Fui a su encuentro en Ismailya, a orillas del Mar Rojo, donde le impusieron un descanso antes de ordenar su retiro definitivo para orar en un monasterio del sur de Francia, cerca de Niza. Se acercaba al siglo de vida, pero, por deseo suyo, conversamos sentados en el suelo: “He aprendido que la tierra, nuestra madre, transmite un magnetismo vital y una alegría que te sube por todo el cuerpo”, dice. “También aprendí que no soy mejor que los ladrones, que los traficantes o que los asesinos. En todos los corazones habita la imagen de Dios. De no haber recibido mi educación, quizás habría sido como ellos”, afirma. Luego me explica que “cuando vivía en la chabola, con dos francos al mes (el equivalente a 40 pesetas), comiendo un solo plato de alubias que nadie preguntaba de dónde había salido, he sido la persona más feliz del mundo”. Todos esos años compartió su chozo “con un gran amigo al que jamás pregunté a lo que se dedicaba. Tal vez haya matado a mucha gente, lo sospecho, pero sólo podía rezar e intentar mostrarle el mejor camino. Él sabe que le amo y le respeto como a un hermano”, sostiene.

Varias veces regresó a Europa para recabar fondos con los que abrir escuelas y mejorar las condiciones de vida en los vertederos de la capital egipcia. Durante un pudiente cóctel celebrado en su honor, Sor Emmanuelle se vió obligada a alzar la voz: “¡El mundo se está muriendo de hambre!”, gritó, y sólo entonces logró un silencio sepulcral, además de valiosas donaciones, entre ellas un cheque de cien mil dólares, algo que ocurriría otro par de veces más a lo largo de su vida. Sus apariciones en TV tienen siempre audiencias millonarias y despiertan una inmediata solidaridad contable: “No soy un gran personaje de la Ciencia, ni del Arte, así que no entiendo qué gana la gente con escucharme”, me dice.

El Vaticano y sus superiores la llamaron a capítulo en más de una ocasión por opinar que la Iglesia debería vender parte de su patrimonio y distribuirlo entre los pobres: “No tuve ningún problema para cumplir los votos de castidad y de pobreza, pero en el noviciado me explicaron que había que plegarse a la autoridad salvo cuando fuese contrario a nuestra conciencia, así que desobedecí tres veces en 60 años…”
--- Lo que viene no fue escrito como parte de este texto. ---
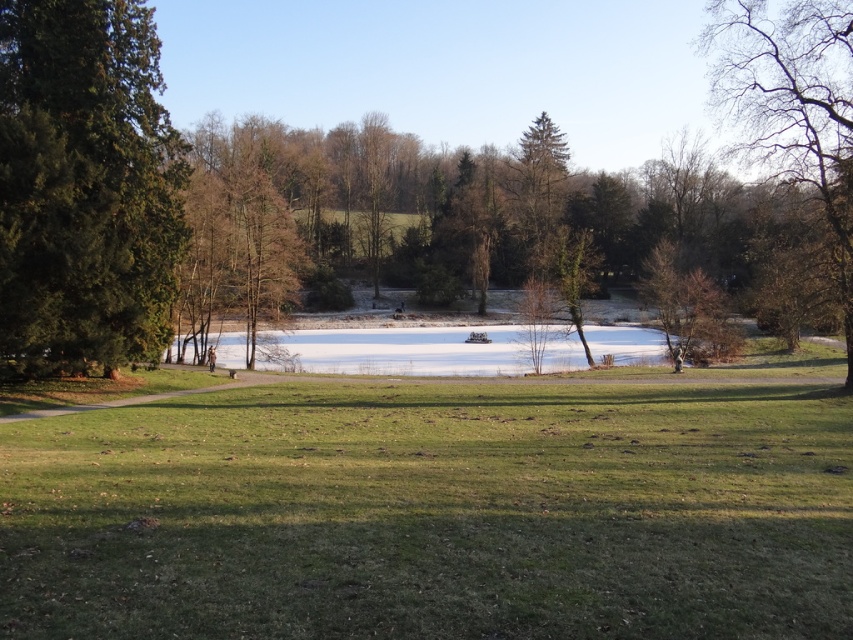
You are a park visitor who wants to take a photo of the green textured tree at left and the bare branches at upper right. Which tree should you move closer to in order to capture both in a single frame?

You should move closer to the green textured tree at left because it is smaller than the bare branches at upper right, allowing both to fit within the camera frame more easily.

You are standing at the center of the paved pathway in the park. Looking towards the frozen lake, you notice a specific point marked at coordinates (85,188). What object is located at this point?

The point at coordinates (85,188) corresponds to a green textured tree at left.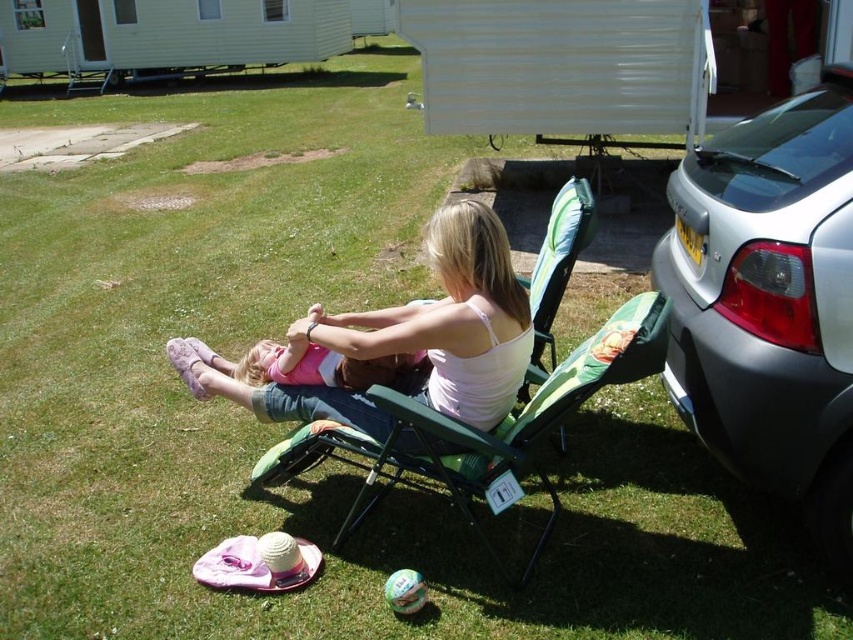
Question: Can you confirm if silver metallic car at right is thinner than green fabric chair at center?

Choices:
 (A) yes
 (B) no

Answer: (A)

Question: Can you confirm if silver metallic car at right is thinner than pink fabric baby at center?

Choices:
 (A) no
 (B) yes

Answer: (A)

Question: Which point is closer to the camera taking this photo?

Choices:
 (A) coord(477,310)
 (B) coord(850,464)
 (C) coord(258,349)
 (D) coord(335,420)

Answer: (B)

Question: Does silver metallic car at right come behind pink fabric dress at center?

Choices:
 (A) yes
 (B) no

Answer: (B)

Question: Based on their relative distances, which object is nearer to the pink fabric dress at center?

Choices:
 (A) silver metallic car at right
 (B) pink fabric baby at center
 (C) green fabric chair at center

Answer: (B)

Question: Among these objects, which one is farthest from the camera?

Choices:
 (A) pink fabric baby at center
 (B) green fabric chair at center
 (C) pink fabric dress at center
 (D) silver metallic car at right

Answer: (A)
En Egipto, Sor Emmanuelle fue considerada “un sujeto muy peligroso” por varios periódicos, que desataron una campaña feroz acusándola de bautizar a niños musulmanes. No hizo nada por defenderse, pero cuando los integristas arreciaron en su campaña, los propios “chiffoniers” o “zabbaldin” de los basureros lo negaron todo y salieron en su defensa.

“¡Qué hermoso volver a ser joven! Trepar la montaña a las cinco de la mañana con una linterna en la mano. Sonreír a los pasajeros del autobús de las 5:30. Sentirse renacer durante la misa de seis. Tomar de nuevo el autobús para llegar a las faldas de la montaña. Subir masticando un pedazo de pan para ahorrar tiempo y estar presente para acoger a los jóvenes harapientos”, evoca con una sonrisa. “Pero ahora no necesitan de mis oraciones. De ellos, Dios no se olvida. Sin embargo, recibo cartas de medio mundo, incluso de gente joven, que dice que se quiere suicidar. ¿Se da cuenta…? Europa está enferma y ha perdido el sentido de lo que es la vida…”, me dice con asombrada amargura.